Sunday, October 12, 2008

Don't Blink

I went to the Standards Fireside tonight with the Young Woman in our Ward. There was one talk there that really spoke to me. He talked about how we shouldn't be wishing our lives away. He was speaking to the Youth but I applied it to my own life. He counseled the youth to really embrace their life right and to enjoy it because they will someday look back and wonder where the time went.

I'm already seeing that with our kids. Maddie will turn 3 is just a dew weeks and it seriously feels like we just found out I was pregnant with her. The gentleman that spoke to them also spoke to the parents and counseled them to not wish away any part of their lives as well. He remembered a time when his kids were just babies and he wondered when life would get just a little easier, like when the kids would be able to talk and actually tell him why they were upset or when he didn't have to carry an arsenal of "stuff" just to go to the grocery store. Now that his kids are almost all grown up he longs to hold a baby again. We can't blink or we'll miss life.

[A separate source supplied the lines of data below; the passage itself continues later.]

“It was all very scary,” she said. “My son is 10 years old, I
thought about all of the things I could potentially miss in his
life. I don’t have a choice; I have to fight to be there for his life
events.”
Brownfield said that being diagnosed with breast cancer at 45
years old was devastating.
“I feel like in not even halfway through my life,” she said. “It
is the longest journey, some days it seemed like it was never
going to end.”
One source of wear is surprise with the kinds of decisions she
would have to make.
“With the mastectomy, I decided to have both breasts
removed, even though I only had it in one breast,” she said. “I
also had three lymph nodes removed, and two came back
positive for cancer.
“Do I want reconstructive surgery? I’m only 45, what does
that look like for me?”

I'm definitely in the situation of wondering when it will get just a little easier or when will the kids be able to get a snack by themselves and not have to rely on me for everything...sadly I've had days where I've longed for the future. But as I think of his talk and look at my life I see the immense joy and love and laughter I have RIGHT NOW.

I know the day will come that I will long to hear Maddie's cute high pitched little voice saying things like, Mommy and Maddie are pretty. Daddy and Lyndon are cool".

and

"Pink, oh that's my favorite. Imagination movers, oh that's my favorite. Pizza and Pop, oh that's my favorite."

and

"I'm Tasha. Mommy you are Uniqua, and Lyndon is the Pablinator. Let's pretend."

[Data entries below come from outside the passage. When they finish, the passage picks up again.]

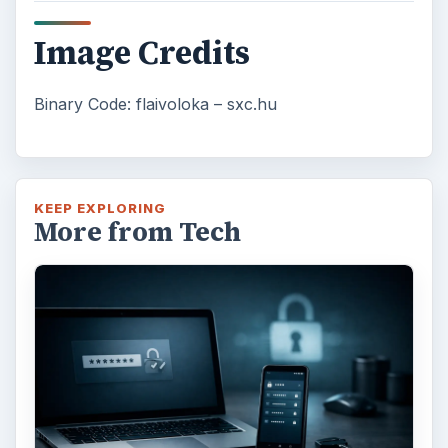
Image Credits
Binary Code: flaivoloka – sxc.hu
KEEP EXPLORING
More from Tech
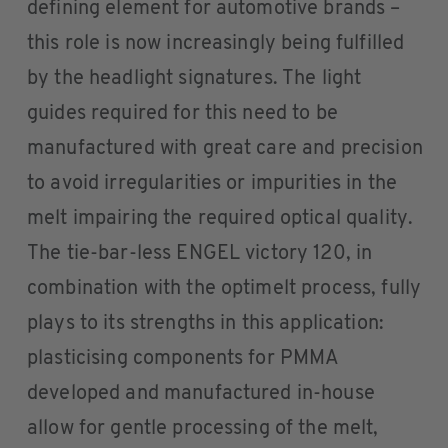
defining element for automotive brands –
this role is now increasingly being fulfilled
by the headlight signatures. The light
guides required for this need to be
manufactured with great care and precision
to avoid irregularities or impurities in the
melt impairing the required optical quality.
The tie-bar-less ENGEL victory 120, in
combination with the optimelt process, fully
plays to its strengths in this application:
plasticising components for PMMA
developed and manufactured in-house
allow for gentle processing of the melt,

And I will definitely miss her adorable curious little eyes staring up at me in question or sparkling when he's being silly. Or hearing her say she has "purple eyes, like Aurora".

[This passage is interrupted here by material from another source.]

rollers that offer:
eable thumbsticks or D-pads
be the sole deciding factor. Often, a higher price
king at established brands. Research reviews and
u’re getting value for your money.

I will miss her little lisp. I know she made need some speech therapy someday but I think it is absolutely ADORABLE. Sometimes I have her repeat things just because I love to watch her little tongue curl up to try and spit the word out.

With Lyndon, I will surely long for his sweet hugs and cuddles. That boy loves me and he shows it daily. I'll miss snuggling him with his silky blanket while he watches Mickey Mouse.

I'll miss how he dances or moves his body whenever he hears any type of music. I'll miss dancing with him holding his hands going around and around in a circle.

I'll miss the silly things he does like tonight when he kept snagging grapes from the trash and going to lay on my dirty laundry piles to eat them. (Hey, whatever entertains him while I'm trying to talk on the phone is good with me.)

I'll miss when he runs like crazy into the front room when I get home yelling "Momma, Momma".

I'll miss how he plops himself face first into the bean bag chairs, stays there for a moment and them looks up to see who is watching him be silly.

My Mom told me a few months ago to just love every minute with my kids because all too fast they grow up and it's on the next stage in life. She said she would give anything to go back in time and be able to just hold us again.

I will remember on a daily basis to not blink because all too fast they go from this:
to this:

and from this:


to this:

6 comments:

Amy said...

Ditto girl! Great reminder! I've been thinking about this a lot lately too...just trying to really ENJOY every moment and not be in such a hurry for things to "settle down". I mean I've got 2 kids in school now! Yikes. But you know what? It is a great time. I love it!

Karen said...

I love this post! I agree with you. I look at my little girl and wonder where all the time has gone. Then I lok at Conner, who is almost 8 1/2 months and I can't believe how big he is and how much he can do now. It certainly feels as if you blink and everything changes.

Cristiane Evans said...
This comment has been removed by the author.
Cristiane said...

I love everything you wrote, I look at the baby girls I take care of and keep thinking they were only 10months old when I met them...they just turned 1 last week... they grow up so fast!I'll be such a protective mommy... I'll need your help to loosen up or my kids will never leave my arms!

lindseylikes said...

Awesome post kate!! One of the members of our bishoprich spoke about the very thing in his testamony yesturday! I toatally feel the same way. I have been going thur pictures of Ryulee latly and I m amazed at how much has changed. This halloween will be her 5th. WOW! how time flies.

Cammie said...

I find myself repeating "enjoy the moment...just like he is" all day long. Canon is such a great reminder to live in the moment and not wish for the future. Kids are great at that.
Thanks for the post, we all need this reminder now and then.